Furthermore, the RBA stated that they expect the end of the year to show a two per cent headline inflation and 2.25% for the underlying consumer price index, meaning that the RBA is quite confident, seeing as their forecasts are towards the lower end of the two to three per cent inflation range.

Note that in terms of growth, the RBA's forecasts remained practically the same.

Banks fall in line with rba's cuts but ANZ one-ups the competition

After the RBA cut rates, Australia and New Zealand Banking Group decided to issue a challenge to the competition by cutting its standard variable mortgage rate by 2 basis points more than the RBA's cut.

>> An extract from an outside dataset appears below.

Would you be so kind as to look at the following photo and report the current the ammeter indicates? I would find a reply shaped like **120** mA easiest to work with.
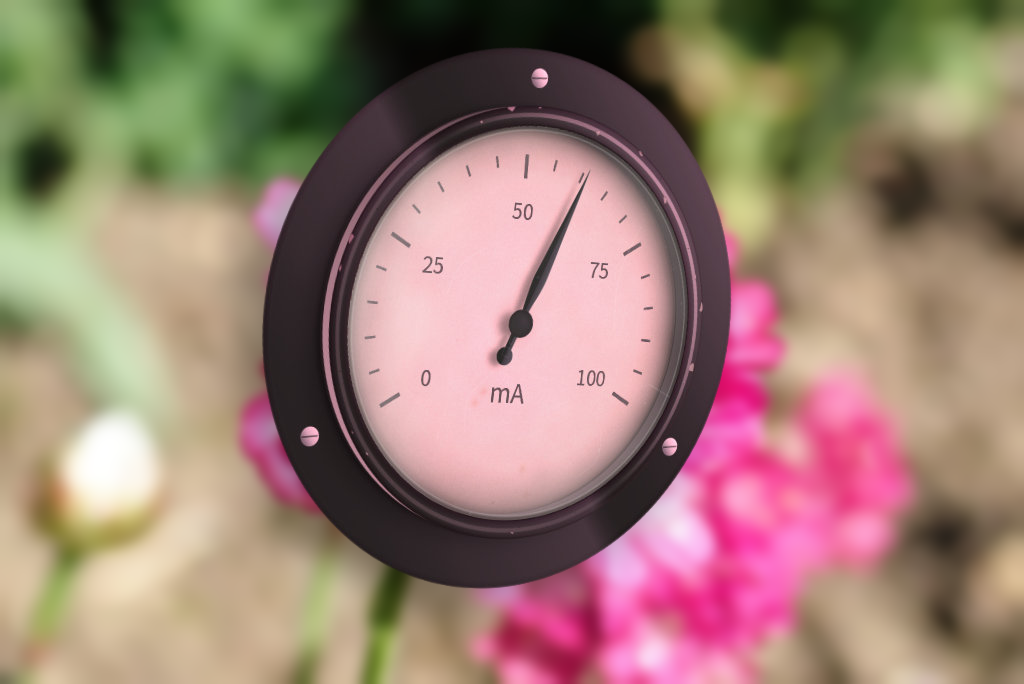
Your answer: **60** mA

This is the first time a major bank has cut rates by more than the RBA since October 2008.

Experts believe that since mortgages are a profitable business for banks, despite the slow growth environment, it makes more sense for banks to reduce their profit margins a bit and grow their mortgage market share faster instead of attempting to compete to an even greater degree in the institutional space.

Thus, ANZ's current variable mortgage rate has dropped to 6.13%, which is equivalent to National Australia Bank and a little below the 6.15% Commonwealth Bank of Australia charges and Westpac's 6.26%.

This means that you can save approximately $60 per month or $750 per year if you take out an ANZ home loan of approximately $280,000.

On the other hand, ANZ's business clients didn't get such a significant decrease, as ANZ cut the rate for small business loans by 25 basis points, in line with RBA's cuts.

big 4 banks

Westpac, CBA and NAB cut home loan rates by 25 basis points, after RBA's surprise move that led to a cash rate of 2.75%, which is the lowest it's been in 53 years.

The Greater Building Society, however, cut rates on home loans by 30 basis points but it is a relatively small player on the market. Police Bank reduced variable rates by 20 basis points while Community First Credit Union's reduction in rates was 22 basis points.

The decision ANZ made is not really surprising seeing as the Big Four banks announced record interim cash profits of $13.4 billion, which is more than 7% higher than the same time frame of last year.

Philip Chronican, ANZ Australia's chief executive, explained that the bank's decision was based by the fact that their cost of getting funding from wholesale debt markets dropped by half over the past nine months. He went on to state that despite the fact that competition on attracting deposits is still strong, the overall cost of funding allowed them to drop rates by 0.27% per annum. He also claimed that the decision ANZ made showed how the bank approaches the retail lending side of the business, which includes reviewing rates on a monthly basis.

Despite this cut, ANZ will still see strong competition from NAB, which has been throwing everything it has at growing its market share, which is why it has maintained the lowest rate for almost four years. In fact, many believe that one of the reasons behind ANZ's decision was to dethrone NAB from being the cheapest lender on the mortgage market. However, it shouldn't come as a surprise if NAB makes a move soon to counter ANZ's offer with a better one of their own.

Cameron Clyne, NAB's chief executive, stated that it would be more difficult for banks to keep a portion of the RBA's official interest rate moves from homeowners. Last year, banks were able to grow their profits by holding back some of the cuts the RBA made.

The fact is that if competition on deposits remains 'benign' and wholesale funding markets show moderation, it shouldn't be a surprise for customers to see further cuts in interest rates. In fact, M.r Clyne feels that customers are enjoying lower rates mainly due to cheaper funding.

In the near future, the RBA will likely maintain its policy of keeping interest rates at a record low, which will mean more attractive rates on home loans. However, cheaper credit means that demand for property will increase, which means a higher market value. For homeowners, this is definitely positive but it can negatively impact home buyers. So, if you are considering purchasing property, it may be a good time  while rates are low and property prices haven't had a chance to increase as a reaction to the greater level of demand.